Passage given
(begin)

Sunday, August 23, 2009

CHOW WING HONG!!!!

erm.. i think i had lost myself... i am facing a junction now... which road that i should take? is it that road is suitable for me? erm.. i think i should chat with my old good friends to find myself back... i think they can help me... =]
anyways... inside my heart, there is still a big blue sky, a beautiful garden, fulfill with lots of colourful flowers... that's the place just for myself.. i won't let people 2 destroy or spoil it...
when i was tired, i will and i hope i can sit inside the garden, looking at the sky....
huh!!! just wana relaxing myself...
everyday, i am facing diffrent problem and people... that was bored!!!
chow wing hong ah... where is your optimize thinking? you are a positive thinking guy!!!
kind and friendly also!! take good care..
i hope i can find back myself............

(end)

Dataset section
(begin)

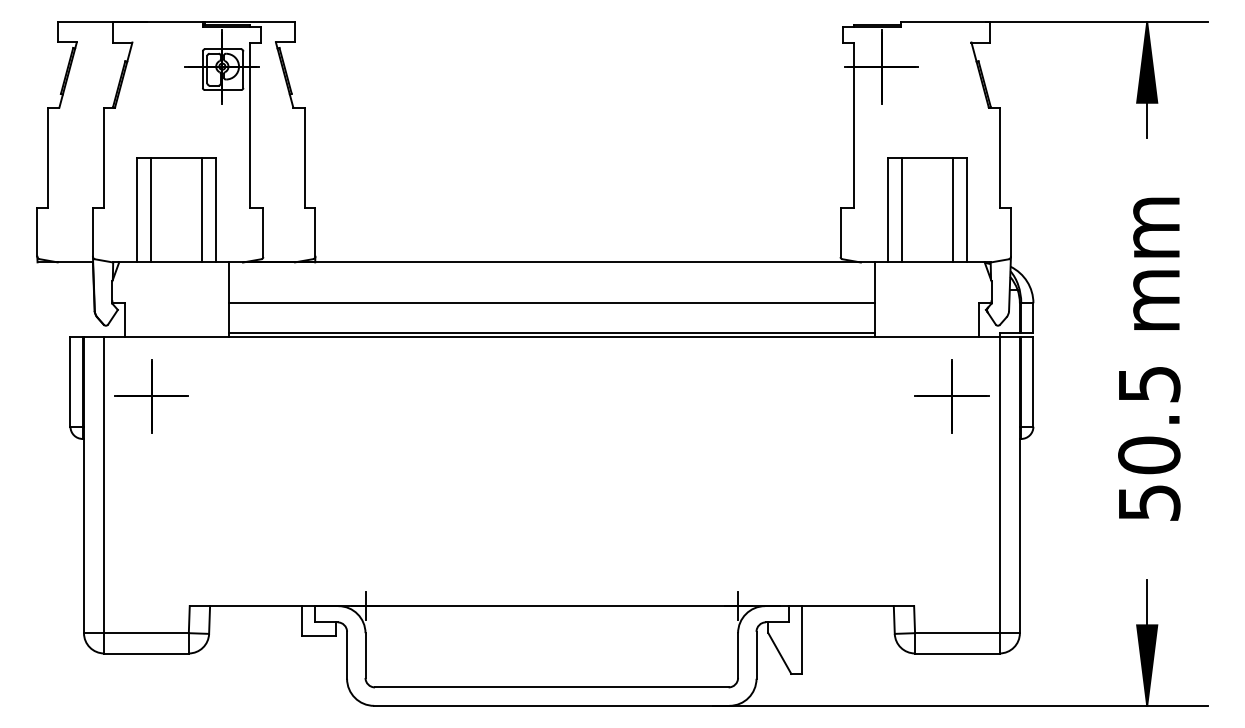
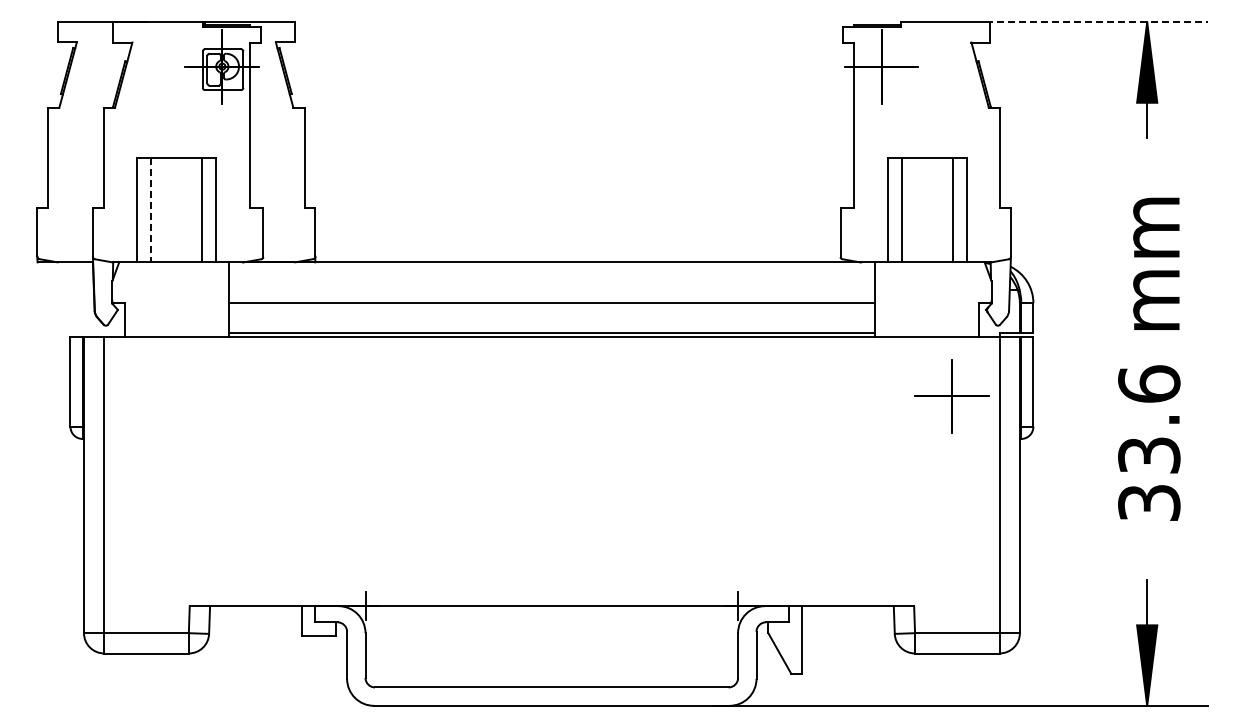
line at (1096, 22): solid -> dashed
line at (150, 210): solid -> dashed
part at (151, 396): present -> none
text at (1149, 442): 50.5 -> 33.6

(end)

Problem set
#1 How would you render this sentence from the blog post in Spanish: "you are a positive thinking guy!!!"
#2 Answer these questions from the blog post:
(a) On what date was it posted?
(b) Whom does the writer plan to chat with in order to find themselves back?
(c) What color is the sky that the writer says is inside their heart?
#3 Print the blog post from "erm.. i think i had" to "positive thinking guy!!!".

Worked solutions
#1 ¡¡¡Eres un chico de pensamiento positivo!!!

#2
(a) Sunday, August 23, 2009
(b) Their old good friends
(c) Blue

#3
erm.. i think i had lost myself... i am facing a junction now... which road that i should take? is it that road is suitable for me? erm.. i think i should chat with my old good friends to find myself back... i think they can help me... =]
anyways... inside my heart, there is still a big blue sky, a beautiful garden, fulfill with lots of colourful flowers... that's the place just for myself.. i won't let people 2 destroy or spoil it...
when i was tired, i will and i hope i can sit inside the garden, looking at the sky....
huh!!! just wana relaxing myself...
everyday, i am facing diffrent problem and people... that was bored!!!
chow wing hong ah... where is your optimize thinking? you are a positive thinking guy!!!